A Sinn Féin TD has raised concerns that some landlords could use retrofitting as a way of dodging rules around rent hikes.
Earlier this month, the Government announced a major retrofitting scheme aimed at slashing the price of home energy upgrades.
The €8bn scheme will run until 2030, with homeowners able to get grants of up to €25,000 for a deep retrofit.
Funding will also be provided for homeowners who want to do smaller upgrades or a series of upgrades over time.
However, Sinn Féin TD Imelda Munster told Newstalk Breakfast she's worried some landlords will use the grants to "circumvent rent pressure zone regulations".
She said: "If a landlord is applying for the grant to carry out retrofitting - say, to improve the building’s energy rating - they can ask the tenant to move out.
“By law, he or she has to make an offer to the tenant to come back in. But he or she is not obligated to keep the rent as it was. Once you bring up the rating or carry out improvement to the home, then you’re exempt from the rent pressure zone.
“The problem is renters are exposed.”
Deputy Munster suggested renters are already being “exploited to the hilt… paying through the roof rents”.
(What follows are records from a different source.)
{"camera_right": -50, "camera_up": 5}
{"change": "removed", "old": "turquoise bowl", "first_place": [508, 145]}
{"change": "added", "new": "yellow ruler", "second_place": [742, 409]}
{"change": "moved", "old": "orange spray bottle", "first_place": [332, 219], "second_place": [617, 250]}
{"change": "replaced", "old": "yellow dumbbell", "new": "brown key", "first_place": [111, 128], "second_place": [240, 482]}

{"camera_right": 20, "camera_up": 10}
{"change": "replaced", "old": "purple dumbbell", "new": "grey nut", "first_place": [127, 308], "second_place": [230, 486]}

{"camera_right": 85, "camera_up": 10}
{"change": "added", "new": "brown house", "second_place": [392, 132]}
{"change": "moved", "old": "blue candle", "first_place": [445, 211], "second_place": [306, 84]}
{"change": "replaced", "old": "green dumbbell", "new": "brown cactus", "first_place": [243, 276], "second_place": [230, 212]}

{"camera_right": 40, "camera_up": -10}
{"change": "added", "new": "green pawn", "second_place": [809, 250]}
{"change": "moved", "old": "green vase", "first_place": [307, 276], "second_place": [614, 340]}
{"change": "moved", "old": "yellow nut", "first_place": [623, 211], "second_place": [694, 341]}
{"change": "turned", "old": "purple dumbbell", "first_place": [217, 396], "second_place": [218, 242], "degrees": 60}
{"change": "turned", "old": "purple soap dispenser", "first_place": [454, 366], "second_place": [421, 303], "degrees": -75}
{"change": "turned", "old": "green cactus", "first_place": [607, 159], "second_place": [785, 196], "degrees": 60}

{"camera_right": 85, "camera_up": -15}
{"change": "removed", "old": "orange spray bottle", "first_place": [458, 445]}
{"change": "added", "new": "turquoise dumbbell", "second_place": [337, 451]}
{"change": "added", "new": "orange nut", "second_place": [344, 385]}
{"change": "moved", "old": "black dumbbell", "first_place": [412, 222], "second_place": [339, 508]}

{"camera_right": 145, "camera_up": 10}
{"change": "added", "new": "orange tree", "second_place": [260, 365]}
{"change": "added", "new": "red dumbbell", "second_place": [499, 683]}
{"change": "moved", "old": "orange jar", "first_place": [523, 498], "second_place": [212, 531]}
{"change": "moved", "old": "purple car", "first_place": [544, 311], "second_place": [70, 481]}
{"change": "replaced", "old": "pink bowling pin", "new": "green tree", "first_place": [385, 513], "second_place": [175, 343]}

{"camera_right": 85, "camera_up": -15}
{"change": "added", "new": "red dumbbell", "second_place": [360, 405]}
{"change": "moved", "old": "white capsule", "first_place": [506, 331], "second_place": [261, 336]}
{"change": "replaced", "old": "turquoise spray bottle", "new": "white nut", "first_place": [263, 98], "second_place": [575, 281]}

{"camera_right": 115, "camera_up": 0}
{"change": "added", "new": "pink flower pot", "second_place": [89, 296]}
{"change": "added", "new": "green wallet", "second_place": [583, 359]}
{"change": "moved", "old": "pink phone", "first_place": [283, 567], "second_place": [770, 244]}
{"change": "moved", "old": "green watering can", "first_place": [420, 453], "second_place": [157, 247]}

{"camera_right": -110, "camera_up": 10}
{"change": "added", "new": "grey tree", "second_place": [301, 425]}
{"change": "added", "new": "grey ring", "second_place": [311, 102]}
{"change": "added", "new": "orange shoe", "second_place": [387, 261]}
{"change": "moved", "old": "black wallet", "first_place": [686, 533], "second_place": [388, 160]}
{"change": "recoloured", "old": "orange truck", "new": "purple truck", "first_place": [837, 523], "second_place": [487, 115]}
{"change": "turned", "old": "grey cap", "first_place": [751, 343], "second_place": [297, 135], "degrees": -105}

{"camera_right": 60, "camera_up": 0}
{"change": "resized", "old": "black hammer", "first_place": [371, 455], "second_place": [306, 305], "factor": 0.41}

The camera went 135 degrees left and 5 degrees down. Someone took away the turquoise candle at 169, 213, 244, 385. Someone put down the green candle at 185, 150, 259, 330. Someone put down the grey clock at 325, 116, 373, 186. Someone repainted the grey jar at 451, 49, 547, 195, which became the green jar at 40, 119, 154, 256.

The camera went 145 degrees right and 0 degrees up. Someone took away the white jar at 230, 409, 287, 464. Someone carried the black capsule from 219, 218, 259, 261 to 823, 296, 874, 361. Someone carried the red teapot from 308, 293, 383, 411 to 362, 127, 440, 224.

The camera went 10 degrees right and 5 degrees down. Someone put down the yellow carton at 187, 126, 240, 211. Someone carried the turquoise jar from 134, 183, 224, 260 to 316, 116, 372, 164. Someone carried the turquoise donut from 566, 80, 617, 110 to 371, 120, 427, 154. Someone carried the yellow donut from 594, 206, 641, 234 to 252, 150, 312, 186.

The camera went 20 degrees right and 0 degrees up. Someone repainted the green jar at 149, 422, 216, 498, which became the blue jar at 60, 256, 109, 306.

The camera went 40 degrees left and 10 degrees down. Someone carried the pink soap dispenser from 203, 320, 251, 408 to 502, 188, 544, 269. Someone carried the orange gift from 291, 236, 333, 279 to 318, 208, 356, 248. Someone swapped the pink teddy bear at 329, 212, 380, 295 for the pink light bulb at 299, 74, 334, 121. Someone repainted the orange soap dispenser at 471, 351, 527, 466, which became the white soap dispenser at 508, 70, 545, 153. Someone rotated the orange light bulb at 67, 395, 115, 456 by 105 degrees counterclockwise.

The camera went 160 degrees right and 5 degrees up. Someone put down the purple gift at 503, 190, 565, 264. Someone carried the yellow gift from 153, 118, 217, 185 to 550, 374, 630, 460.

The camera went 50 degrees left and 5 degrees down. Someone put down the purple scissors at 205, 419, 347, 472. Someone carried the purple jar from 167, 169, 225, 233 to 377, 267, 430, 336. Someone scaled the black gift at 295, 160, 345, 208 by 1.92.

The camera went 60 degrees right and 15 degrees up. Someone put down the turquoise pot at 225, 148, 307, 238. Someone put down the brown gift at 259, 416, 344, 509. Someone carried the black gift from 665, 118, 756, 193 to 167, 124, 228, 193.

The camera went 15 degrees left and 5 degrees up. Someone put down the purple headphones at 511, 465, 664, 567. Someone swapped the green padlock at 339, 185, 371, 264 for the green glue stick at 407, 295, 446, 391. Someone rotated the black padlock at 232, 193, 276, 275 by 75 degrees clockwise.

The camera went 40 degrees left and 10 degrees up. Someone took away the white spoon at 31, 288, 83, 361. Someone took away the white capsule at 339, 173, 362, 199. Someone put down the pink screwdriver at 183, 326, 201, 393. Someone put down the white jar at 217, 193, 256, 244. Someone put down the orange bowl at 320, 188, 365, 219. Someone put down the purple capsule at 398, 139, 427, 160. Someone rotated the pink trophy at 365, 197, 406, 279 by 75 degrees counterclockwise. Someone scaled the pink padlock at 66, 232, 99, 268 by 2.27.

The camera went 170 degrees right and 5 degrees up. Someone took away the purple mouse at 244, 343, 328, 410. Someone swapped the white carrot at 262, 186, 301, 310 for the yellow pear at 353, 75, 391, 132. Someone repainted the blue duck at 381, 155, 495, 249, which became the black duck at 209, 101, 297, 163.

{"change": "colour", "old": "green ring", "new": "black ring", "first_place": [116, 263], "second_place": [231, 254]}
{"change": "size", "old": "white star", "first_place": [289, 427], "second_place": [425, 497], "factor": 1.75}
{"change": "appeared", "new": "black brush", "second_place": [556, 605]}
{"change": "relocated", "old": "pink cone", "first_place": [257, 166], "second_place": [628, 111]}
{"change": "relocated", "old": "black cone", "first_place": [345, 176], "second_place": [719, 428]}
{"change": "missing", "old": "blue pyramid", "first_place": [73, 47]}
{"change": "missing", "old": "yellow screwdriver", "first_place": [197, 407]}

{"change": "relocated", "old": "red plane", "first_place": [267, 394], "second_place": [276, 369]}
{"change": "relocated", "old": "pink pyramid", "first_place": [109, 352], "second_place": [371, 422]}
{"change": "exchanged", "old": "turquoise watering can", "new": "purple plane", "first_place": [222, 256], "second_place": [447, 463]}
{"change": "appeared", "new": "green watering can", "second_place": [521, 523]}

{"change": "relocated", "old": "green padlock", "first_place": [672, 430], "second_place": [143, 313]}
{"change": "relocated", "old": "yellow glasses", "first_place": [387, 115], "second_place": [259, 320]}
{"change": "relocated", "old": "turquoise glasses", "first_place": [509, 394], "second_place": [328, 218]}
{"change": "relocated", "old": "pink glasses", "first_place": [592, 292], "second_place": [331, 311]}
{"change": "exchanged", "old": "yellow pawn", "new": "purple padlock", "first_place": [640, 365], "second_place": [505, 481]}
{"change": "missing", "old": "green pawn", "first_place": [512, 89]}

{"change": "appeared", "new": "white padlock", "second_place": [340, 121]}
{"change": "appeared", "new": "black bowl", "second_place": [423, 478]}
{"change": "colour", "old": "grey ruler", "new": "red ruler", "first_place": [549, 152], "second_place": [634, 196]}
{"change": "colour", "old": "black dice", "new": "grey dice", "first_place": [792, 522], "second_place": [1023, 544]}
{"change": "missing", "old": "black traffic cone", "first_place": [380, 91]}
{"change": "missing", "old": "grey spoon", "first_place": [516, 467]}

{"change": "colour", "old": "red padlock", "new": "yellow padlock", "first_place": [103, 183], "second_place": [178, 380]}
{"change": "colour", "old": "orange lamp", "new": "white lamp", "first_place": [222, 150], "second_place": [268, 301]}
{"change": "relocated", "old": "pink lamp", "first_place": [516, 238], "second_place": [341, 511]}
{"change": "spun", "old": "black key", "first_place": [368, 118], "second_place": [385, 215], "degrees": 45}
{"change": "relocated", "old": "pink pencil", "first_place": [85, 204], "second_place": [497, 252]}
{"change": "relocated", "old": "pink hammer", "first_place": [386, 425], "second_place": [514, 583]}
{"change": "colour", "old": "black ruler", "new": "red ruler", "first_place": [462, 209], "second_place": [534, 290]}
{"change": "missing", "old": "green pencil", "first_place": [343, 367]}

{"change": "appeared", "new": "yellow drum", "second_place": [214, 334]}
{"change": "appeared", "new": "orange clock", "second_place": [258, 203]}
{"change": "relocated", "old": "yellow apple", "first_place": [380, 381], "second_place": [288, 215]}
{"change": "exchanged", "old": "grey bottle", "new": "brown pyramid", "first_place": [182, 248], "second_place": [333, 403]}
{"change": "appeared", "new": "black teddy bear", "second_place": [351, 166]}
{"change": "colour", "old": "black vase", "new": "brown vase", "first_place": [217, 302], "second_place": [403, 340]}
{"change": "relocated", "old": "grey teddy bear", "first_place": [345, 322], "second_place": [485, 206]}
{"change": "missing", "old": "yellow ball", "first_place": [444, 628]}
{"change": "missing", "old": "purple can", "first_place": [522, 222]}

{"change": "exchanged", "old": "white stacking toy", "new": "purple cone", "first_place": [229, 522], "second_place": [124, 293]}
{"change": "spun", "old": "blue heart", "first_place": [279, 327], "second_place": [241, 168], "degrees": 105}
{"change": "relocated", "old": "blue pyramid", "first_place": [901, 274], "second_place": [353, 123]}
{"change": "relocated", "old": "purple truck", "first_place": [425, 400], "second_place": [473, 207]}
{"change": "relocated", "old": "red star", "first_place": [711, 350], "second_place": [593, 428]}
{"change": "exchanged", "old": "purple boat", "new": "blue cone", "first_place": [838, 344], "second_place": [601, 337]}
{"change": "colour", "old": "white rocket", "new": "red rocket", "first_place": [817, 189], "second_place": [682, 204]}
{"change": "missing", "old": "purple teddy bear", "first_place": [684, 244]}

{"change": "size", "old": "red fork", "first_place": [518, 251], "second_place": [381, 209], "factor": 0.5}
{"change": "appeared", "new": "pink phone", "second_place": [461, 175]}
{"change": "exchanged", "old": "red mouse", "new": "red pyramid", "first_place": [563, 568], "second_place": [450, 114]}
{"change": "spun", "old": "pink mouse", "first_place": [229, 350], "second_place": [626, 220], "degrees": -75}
She called on the minister to find a way to stop any such dodging of the rules and urged the minister to support her party’s policy of a blanket rent freeze.
Rent pressure zone rules mean landlords are limited in the level of rent increases they can impose in a year.
However, an exemption to the rules means the rent can be increased further when there's a major upgrade to a home's BER energy rating.
Other rental rules do allow landlords to terminate a tenancy in order to carry out 'substantial refurbishment' on a property.
The Irish Times reports that the Residential Tenancies Board (RTB) chairman Tom Dunne told the Dáil's Public Accounts Committee (PAC) that landlords asking tenants to leave to retrofit a house is "one of the issues that might arise" out of the new retrofit scheme.
Housing Minister Darragh O'Brien has previously said he's looking at introducing a measure where the tenant must be offered the property back on the same terms if asked to leave temporarily for refurbishments.